#### RECORDED DATA:
-*-
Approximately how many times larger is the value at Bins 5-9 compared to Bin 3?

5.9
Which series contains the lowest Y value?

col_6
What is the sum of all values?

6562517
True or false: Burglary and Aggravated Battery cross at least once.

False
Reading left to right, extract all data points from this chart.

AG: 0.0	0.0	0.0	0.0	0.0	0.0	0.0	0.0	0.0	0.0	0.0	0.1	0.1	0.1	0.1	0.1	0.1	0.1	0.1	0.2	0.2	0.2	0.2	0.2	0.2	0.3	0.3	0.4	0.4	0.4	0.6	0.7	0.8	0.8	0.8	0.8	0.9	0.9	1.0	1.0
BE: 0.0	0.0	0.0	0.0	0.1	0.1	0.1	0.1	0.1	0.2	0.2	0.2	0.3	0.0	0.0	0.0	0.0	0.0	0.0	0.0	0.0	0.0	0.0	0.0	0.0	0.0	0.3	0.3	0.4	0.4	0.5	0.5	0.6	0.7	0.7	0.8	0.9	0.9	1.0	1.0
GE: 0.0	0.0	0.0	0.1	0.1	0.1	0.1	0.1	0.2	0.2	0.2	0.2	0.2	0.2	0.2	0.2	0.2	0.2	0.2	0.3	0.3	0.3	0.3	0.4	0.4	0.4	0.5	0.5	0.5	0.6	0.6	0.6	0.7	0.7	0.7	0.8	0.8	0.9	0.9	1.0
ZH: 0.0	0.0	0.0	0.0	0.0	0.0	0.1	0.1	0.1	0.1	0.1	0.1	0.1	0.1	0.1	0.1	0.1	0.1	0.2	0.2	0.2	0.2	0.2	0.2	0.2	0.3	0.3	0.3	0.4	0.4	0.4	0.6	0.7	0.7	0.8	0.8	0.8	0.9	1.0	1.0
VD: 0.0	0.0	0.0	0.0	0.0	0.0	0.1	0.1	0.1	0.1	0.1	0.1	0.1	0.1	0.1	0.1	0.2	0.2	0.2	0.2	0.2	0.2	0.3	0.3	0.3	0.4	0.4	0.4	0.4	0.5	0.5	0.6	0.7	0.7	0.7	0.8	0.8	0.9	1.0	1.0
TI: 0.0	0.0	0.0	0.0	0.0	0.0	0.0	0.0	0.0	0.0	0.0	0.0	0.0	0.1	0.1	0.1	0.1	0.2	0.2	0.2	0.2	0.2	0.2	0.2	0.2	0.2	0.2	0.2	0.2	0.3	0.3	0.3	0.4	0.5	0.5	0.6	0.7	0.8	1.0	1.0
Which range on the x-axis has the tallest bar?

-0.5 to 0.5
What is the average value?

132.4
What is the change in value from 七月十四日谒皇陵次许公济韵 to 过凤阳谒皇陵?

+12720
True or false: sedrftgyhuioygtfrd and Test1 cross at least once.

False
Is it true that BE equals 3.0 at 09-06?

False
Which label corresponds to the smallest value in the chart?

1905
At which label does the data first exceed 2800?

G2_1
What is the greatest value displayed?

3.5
-*-
#### PROBLEM TO SOLVE:
Reproduce verbatim every line from the start of the entries down to and including the line containing "Reading left to".

#### EXPECTED ANSWER:
Approximately how many times larger is the value at Bins 5-9 compared to Bin 3?

5.9
Which series contains the lowest Y value?

col_6
What is the sum of all values?

6562517
True or false: Burglary and Aggravated Battery cross at least once.

False
Reading left to right, extract all data points from this chart.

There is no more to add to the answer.